─── GIVEN RECORDS ───

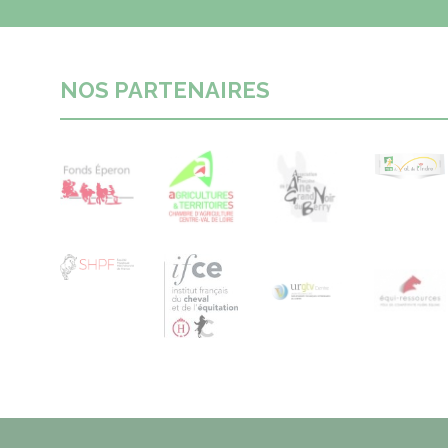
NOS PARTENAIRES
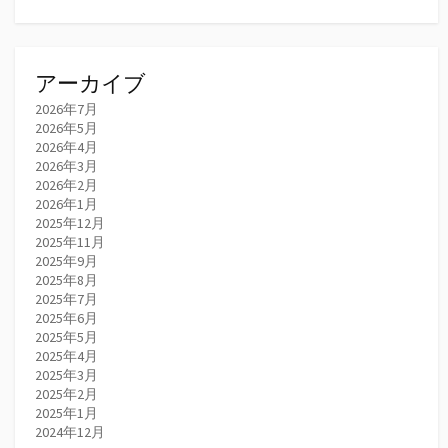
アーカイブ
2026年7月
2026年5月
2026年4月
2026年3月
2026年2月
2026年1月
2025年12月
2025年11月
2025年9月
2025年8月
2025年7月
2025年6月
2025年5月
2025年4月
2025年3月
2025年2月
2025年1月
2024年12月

───
─── GIVEN RECORDS ───

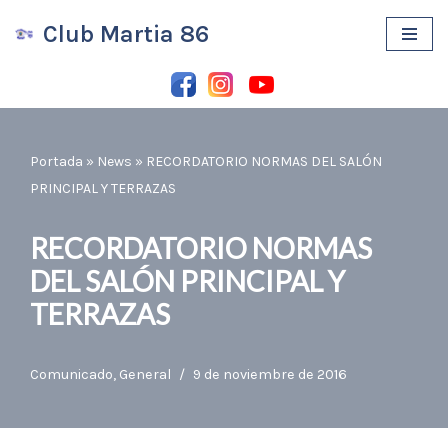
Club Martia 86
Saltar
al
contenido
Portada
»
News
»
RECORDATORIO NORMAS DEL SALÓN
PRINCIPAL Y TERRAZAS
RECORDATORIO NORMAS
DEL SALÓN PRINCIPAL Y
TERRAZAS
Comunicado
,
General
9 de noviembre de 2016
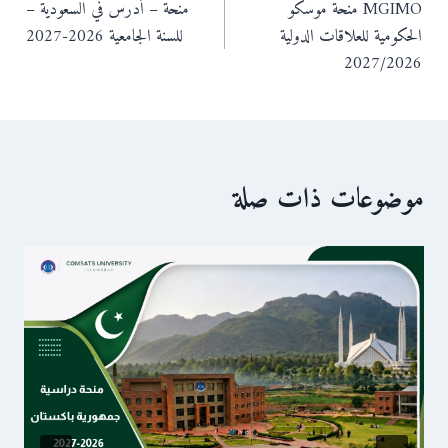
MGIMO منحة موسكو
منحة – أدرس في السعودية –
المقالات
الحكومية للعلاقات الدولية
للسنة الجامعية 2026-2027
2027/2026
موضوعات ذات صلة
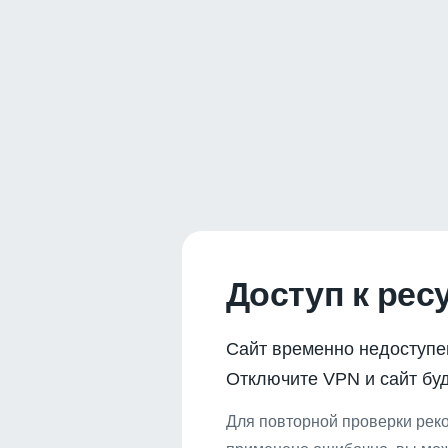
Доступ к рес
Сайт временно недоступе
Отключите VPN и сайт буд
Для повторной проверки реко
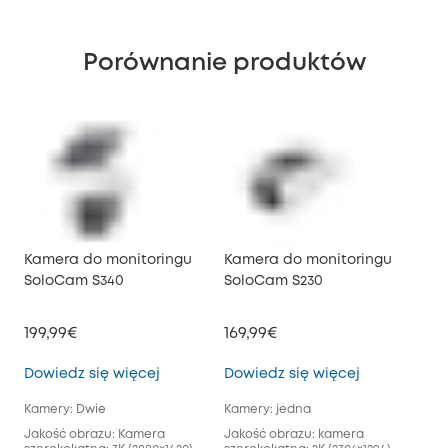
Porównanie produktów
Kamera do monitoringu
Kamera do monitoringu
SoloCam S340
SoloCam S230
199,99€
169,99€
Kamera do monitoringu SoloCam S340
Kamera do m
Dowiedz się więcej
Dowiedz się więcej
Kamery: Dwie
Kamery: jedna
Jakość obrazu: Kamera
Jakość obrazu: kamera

───
─── GIVEN RECORDS ───

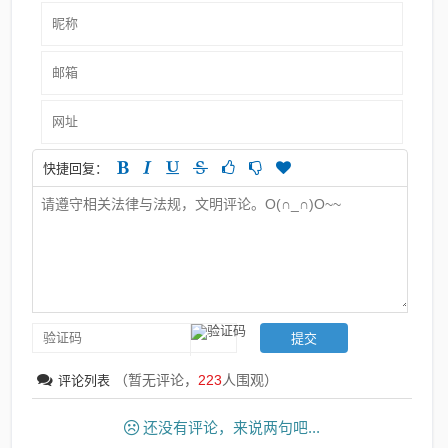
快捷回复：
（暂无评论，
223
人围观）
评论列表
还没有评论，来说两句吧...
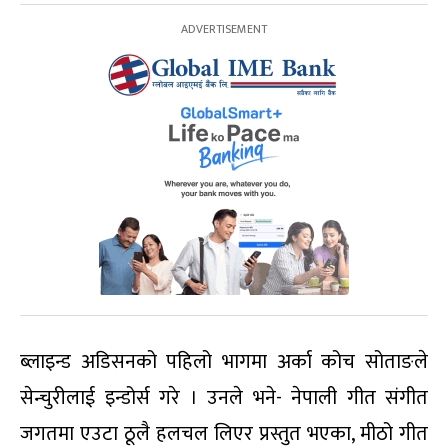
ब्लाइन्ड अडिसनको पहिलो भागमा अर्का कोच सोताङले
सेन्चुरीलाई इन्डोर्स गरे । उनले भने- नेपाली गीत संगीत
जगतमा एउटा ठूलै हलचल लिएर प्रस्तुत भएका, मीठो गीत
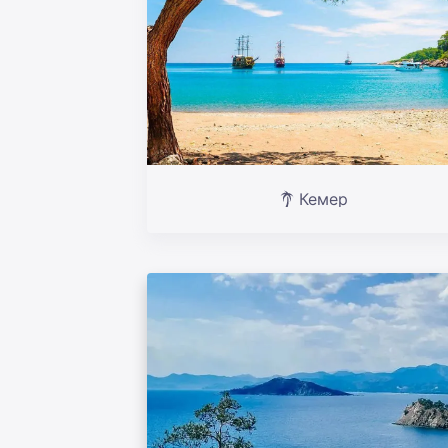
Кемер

───

Reproduce the material above from the line with "MGIMO منحة موسكو" to the line with "Для повторной проверки реко", swapping "VPN" for "прокси" and keeping everything else the same. Leave the pictures out.

ANSWER BOX –
MGIMO منحة موسكو
منحة – أدرس في السعودية –
المقالات
الحكومية للعلاقات الدولية
للسنة الجامعية 2026-2027
2027/2026
موضوعات ذات صلة
Доступ к рес
Сайт временно недоступе
Отключите прокси и сайт буд
Для повторной проверки реко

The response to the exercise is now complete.